Just came across a great MIT Sloan Research Paper from Victoria Stodden. It’s entitled The Scientific Method in Practice: Reproducibility in the Computational Sciences. The highlights include the results from a survey of computational scientists from the field of machine learning. Many different reasons for sharing both data and code are explored, but below I’ve just provided the five most common answers for sharing and not sharing code (% respondents in brackets). How do they fit with your own views?
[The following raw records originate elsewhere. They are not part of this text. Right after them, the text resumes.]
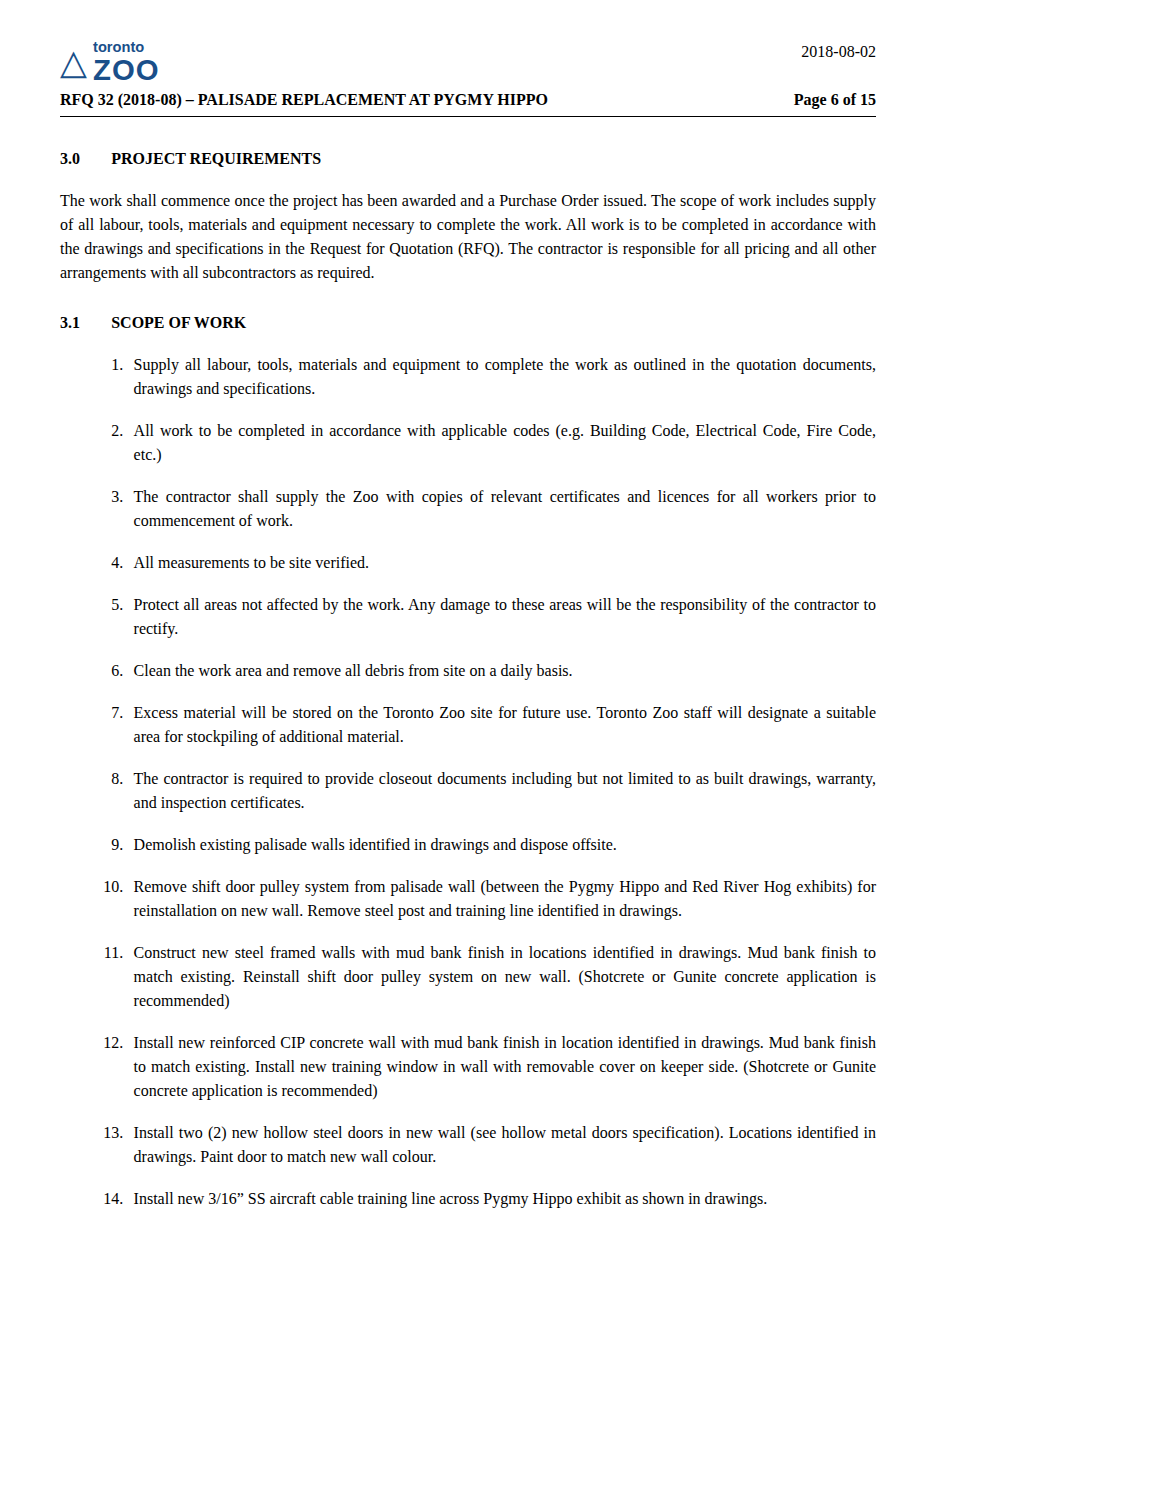△ toronto ZOO
2018-08-02
RFQ 32 (2018-08) – PALISADE REPLACEMENT AT PYGMY HIPPO Page 6 of 15
3.0 PROJECT REQUIREMENTS
The work shall commence once the project has been awarded and a Purchase Order issued. The scope of work includes supply of all labour, tools, materials and equipment necessary to complete the work. All work is to be completed in accordance with the drawings and specifications in the Request for Quotation (RFQ). The contractor is responsible for all pricing and all other arrangements with all subcontractors as required.
3.1 SCOPE OF WORK
Supply all labour, tools, materials and equipment to complete the work as outlined in the quotation documents, drawings and specifications.
All work to be completed in accordance with applicable codes (e.g. Building Code, Electrical Code, Fire Code, etc.)
The contractor shall supply the Zoo with copies of relevant certificates and licences for all workers prior to commencement of work.
All measurements to be site verified.
Protect all areas not affected by the work. Any damage to these areas will be the responsibility of the contractor to rectify.
Clean the work area and remove all debris from site on a daily basis.
Excess material will be stored on the Toronto Zoo site for future use. Toronto Zoo staff will designate a suitable area for stockpiling of additional material.
The contractor is required to provide closeout documents including but not limited to as built drawings, warranty, and inspection certificates.
Demolish existing palisade walls identified in drawings and dispose offsite.
Remove shift door pulley system from palisade wall (between the Pygmy Hippo and Red River Hog exhibits) for reinstallation on new wall. Remove steel post and training line identified in drawings.
Construct new steel framed walls with mud bank finish in locations identified in drawings. Mud bank finish to match existing. Reinstall shift door pulley system on new wall. (Shotcrete or Gunite concrete application is recommended)
Install new reinforced CIP concrete wall with mud bank finish in location identified in drawings. Mud bank finish to match existing. Install new training window in wall with removable cover on keeper side. (Shotcrete or Gunite concrete application is recommended)
Install two (2) new hollow steel doors in new wall (see hollow metal doors specification). Locations identified in drawings. Paint door to match new wall colour.
Install new 3/16” SS aircraft cable training line across Pygmy Hippo exhibit as shown in drawings.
|#||Reason for sharing code||Reason for not sharing code|
|1||Encouraging scientific advancement (91%)||The time it takes to clean up and document for release (78%)|
|2||Encouraging sharing and having others share with you (90%)||Dealing with questions from users about the code (56%)|
|3||Being a good community member (87%)||The possibility that your code may be used without citation (45%)|
|4||Increase in publicity (85%)||The possibility of patents or other IP constraints (40%)|
|5||Improvement in the caliber of research (84%)||Legal barriers, such as copyright (34%)|
So the big barrier to more sharing more code is the overhead of getting it ready for release and the overhead of dealing with user queries once released. As Victoria goes onto say “this is interesting because it speaks to an incentive misalignment in the reward structure for scientific structure… [and] … suggests a strong need to account for code and data release directly in the research review process.” Our qualitative research we did at our community engagement workshop certainly chimes in with this.
These overheads, and the issues around IP, are also likely for other types of, and approaches to, software preservation. Part of our project will be to make recommendations on how to create the right sort of incentives for sharing and preservation when it is appropriate.